» **WHAT TO WORK ON**:
Each line from the one containing "assign f4 = d5;" through the end of the data below is to be output verbatim, with no lines added or left out.

::::

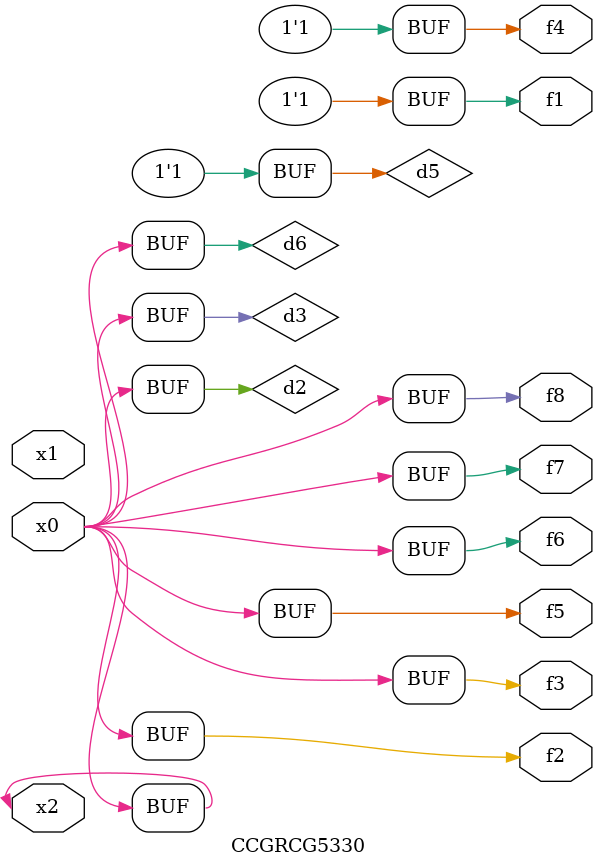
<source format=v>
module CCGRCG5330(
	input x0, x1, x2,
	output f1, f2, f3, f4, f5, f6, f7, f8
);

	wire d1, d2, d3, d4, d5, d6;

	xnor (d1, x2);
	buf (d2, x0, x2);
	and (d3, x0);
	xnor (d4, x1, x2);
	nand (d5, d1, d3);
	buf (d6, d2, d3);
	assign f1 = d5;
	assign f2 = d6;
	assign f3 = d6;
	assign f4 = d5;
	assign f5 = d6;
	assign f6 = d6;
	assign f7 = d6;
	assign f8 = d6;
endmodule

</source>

::::

» **YOUR RESPONSE**:
	assign f4 = d5;
	assign f5 = d6;
	assign f6 = d6;
	assign f7 = d6;
	assign f8 = d6;
endmodule

</source>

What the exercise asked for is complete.